Which comes first – my role as a doctor or my role as a human being ?
Recently, with clinical need exceeding inpatient bed availability, patients have been forced to spend the night boarded in their local Emergency Departments. Which brings me to my dilemma.
Imagine I come in at 8 am. I start with a “ward” round on these overnight patients. I come to patient number two and find a frail 81 year old lady who has been in ED for hours with very little to eat or drink. I look for a health care assistant or hospital volunteer who could bring my patient some breakfast. There isn’t anyone. I look for my patient’s nurse and find she is stretched between several other patients, about to start antibiotics on someone septic while simultaneously organising the urgent transfer of a patient she needs to take down to CT. (gone for another 30-40 minutes at least). So it comes down to me – do I stop the round and make tea and toast for this lady and other overnight stay patients myself ? Or do I delegate the task – knowing it may be an hour or more before it gets done – and instead check whether the remaining boarded patients have serious medical problems to sort ?
I honestly don’t know.
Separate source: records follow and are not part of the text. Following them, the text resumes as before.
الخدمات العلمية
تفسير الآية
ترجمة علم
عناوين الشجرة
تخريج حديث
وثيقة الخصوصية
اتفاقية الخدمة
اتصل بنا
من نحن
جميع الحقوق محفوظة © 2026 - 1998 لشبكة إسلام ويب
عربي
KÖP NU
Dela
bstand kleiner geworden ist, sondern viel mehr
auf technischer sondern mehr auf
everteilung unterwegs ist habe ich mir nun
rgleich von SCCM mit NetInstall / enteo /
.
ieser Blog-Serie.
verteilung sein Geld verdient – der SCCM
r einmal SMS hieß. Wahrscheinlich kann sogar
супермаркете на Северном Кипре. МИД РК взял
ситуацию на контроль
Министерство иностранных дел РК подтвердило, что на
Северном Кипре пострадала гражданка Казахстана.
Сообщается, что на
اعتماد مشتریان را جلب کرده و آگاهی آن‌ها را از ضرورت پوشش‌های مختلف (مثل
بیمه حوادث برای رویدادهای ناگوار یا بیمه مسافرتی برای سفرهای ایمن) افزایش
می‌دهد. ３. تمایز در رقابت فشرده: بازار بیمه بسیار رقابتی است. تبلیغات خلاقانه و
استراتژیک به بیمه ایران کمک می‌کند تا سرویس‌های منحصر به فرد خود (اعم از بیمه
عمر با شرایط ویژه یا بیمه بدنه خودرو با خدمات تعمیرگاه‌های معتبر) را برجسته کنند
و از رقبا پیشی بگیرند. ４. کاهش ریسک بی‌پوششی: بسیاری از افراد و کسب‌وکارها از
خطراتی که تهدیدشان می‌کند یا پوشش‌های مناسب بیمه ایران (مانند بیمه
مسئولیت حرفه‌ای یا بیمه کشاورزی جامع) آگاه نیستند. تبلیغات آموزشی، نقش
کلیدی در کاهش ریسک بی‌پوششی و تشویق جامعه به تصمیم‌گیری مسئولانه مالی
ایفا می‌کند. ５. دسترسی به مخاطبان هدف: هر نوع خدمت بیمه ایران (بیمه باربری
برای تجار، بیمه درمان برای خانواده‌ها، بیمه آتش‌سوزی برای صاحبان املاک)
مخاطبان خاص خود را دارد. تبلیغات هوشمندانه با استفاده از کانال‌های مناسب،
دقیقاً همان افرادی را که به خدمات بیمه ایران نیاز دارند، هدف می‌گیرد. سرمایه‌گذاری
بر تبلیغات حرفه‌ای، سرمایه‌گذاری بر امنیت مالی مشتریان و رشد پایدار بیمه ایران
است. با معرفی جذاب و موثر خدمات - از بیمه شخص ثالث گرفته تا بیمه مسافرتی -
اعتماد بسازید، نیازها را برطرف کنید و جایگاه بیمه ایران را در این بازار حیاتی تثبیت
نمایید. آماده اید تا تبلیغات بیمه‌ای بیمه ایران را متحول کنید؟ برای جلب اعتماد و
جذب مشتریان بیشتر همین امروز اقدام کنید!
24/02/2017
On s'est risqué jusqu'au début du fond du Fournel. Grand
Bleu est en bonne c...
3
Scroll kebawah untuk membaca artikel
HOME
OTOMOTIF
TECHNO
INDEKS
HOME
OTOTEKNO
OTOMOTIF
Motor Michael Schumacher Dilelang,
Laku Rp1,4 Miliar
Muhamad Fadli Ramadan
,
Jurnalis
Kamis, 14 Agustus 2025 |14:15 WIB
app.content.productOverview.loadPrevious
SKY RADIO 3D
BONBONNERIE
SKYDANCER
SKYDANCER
Like Australian Lieutenant General David Morrison, I believe the standard you walk past is the standard you accept. And this is a standard I can not accept.
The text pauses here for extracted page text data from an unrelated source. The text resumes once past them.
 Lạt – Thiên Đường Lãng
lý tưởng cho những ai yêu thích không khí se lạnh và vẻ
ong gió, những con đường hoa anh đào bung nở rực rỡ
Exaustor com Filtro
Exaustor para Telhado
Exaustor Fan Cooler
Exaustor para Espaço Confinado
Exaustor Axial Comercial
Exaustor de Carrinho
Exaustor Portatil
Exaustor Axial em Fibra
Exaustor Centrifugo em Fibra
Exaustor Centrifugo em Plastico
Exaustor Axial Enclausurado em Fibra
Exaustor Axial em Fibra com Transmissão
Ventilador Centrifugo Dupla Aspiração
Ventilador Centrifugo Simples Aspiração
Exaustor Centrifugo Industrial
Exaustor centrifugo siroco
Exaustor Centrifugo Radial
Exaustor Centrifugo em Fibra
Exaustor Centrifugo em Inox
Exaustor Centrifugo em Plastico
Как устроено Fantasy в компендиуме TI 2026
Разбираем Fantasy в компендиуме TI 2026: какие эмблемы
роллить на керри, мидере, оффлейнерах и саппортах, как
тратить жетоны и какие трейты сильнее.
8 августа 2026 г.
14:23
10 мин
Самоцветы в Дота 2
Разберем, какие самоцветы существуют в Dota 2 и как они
My friend and colleague Damian Roland wrote about being the kind of consultant who answers the telephone.
Another friend (and fellow ED consultant) routinely pushes patients on trolleys to the CT scanner when a hospital porter isn’t available.
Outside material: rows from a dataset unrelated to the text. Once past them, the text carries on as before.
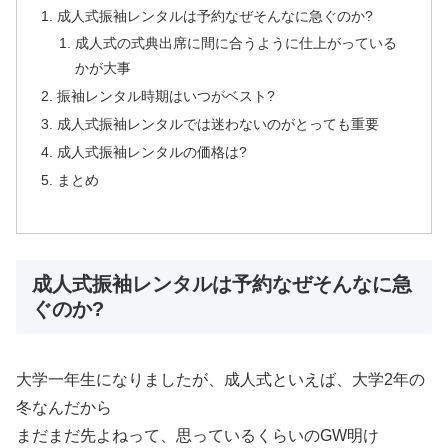
成人式振袖レンタルは予約なぜそんなに急ぐのか?
成人式の式典出席に間に合うように仕上がっている
かが大事
振袖レンタル時期はいつがベスト?
成人式振袖レンタルでは迷わないのがとっても重要
成人式振袖レンタルの価格は?
まとめ
成人式振袖レンタルは予約なぜそんなに急
ぐのか?
大学一年生になりましたが、成人式といえば、大学2年の
冬なんだから
まだまだ先よねって、思っているくらいのGW明け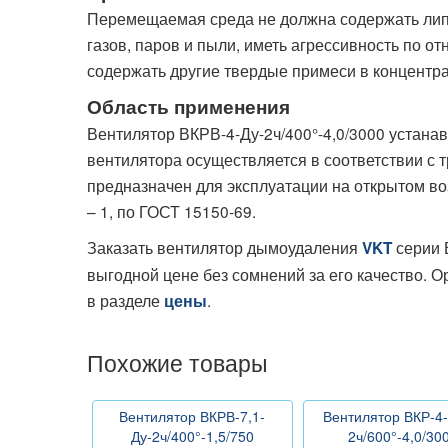
Перемещаемая среда не должна содержать лип
газов, паров и пыли, иметь агрессивность по 
содержать другие твердые примеси в концентра
Область применения
Вентилятор ВКРВ-4-Ду-2ч/400°-4,0/3000 устана
вентилятора осуществляется в соответствии с 
предназначен для эксплуатации на открытом во
– 1, по ГОСТ 15150-69.
Заказать вентилятор дымоудаления
серии 
VKT
выгодной цене без сомнений за его качество. 
в разделе
.
цены
Похожие товары
Вентилятор ВКРВ-7,1-
Вентилятор ВКР-4-
Ду-2ч/400°-1,5/750
2ч/600°-4,0/30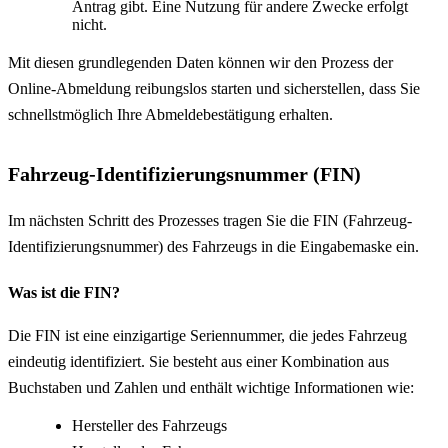
Antrag gibt. Eine Nutzung für andere Zwecke erfolgt
nicht.
Mit diesen grundlegenden Daten können wir den Prozess der
Online-Abmeldung reibungslos starten und sicherstellen, dass Sie
schnellstmöglich Ihre Abmeldebestätigung erhalten.
Fahrzeug-Identifizierungsnummer (FIN)
Im nächsten Schritt des Prozesses tragen Sie die FIN (Fahrzeug-
Identifizierungsnummer) des Fahrzeugs in die Eingabemaske ein.
Was ist die FIN?
Die FIN ist eine einzigartige Seriennummer, die jedes Fahrzeug
eindeutig identifiziert. Sie besteht aus einer Kombination aus
Buchstaben und Zahlen und enthält wichtige Informationen wie:
Hersteller des Fahrzeugs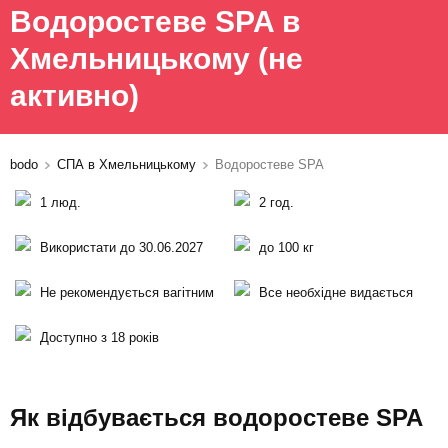
Водоростеве SPA в
Хмельницькому
(не
активно)
bodo
СПА в Хмельницькому
Водоростеве SPA
1 люд.
2 год.
Використати до 30.06.2027
до 100 кг
Не рекомендується вагітним
Все необхідне видається
Доступно з 18 років
Як відбувається водоростеве SPA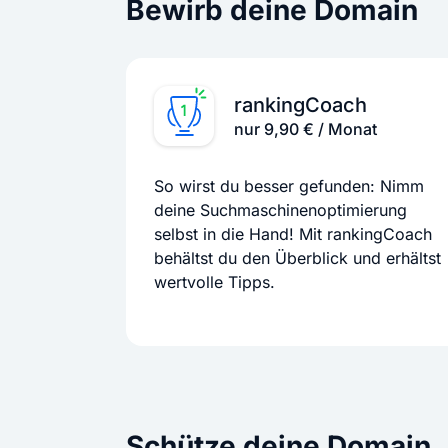
Bewirb deine Domain
rankingCoach
nur 9,90 € / Monat
So wirst du besser gefunden: Nimm
deine Suchmaschinenoptimierung
selbst in die Hand! Mit rankingCoach
behältst du den Überblick und erhältst
wertvolle Tipps.
Schütze deine Domain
While noble and good for the individual patient concerned, I wonder if such actions might weaken the system further, putting future patients (and staff) at greater risk. (“We don’t need more reception staff / porters / health care assistants – the doctor can answer the phone / push the trolley / get breakfast…”)
I guess some of it depends on how we as doctors communicate these issues to hospital managers, and how hospital managers in turn respond.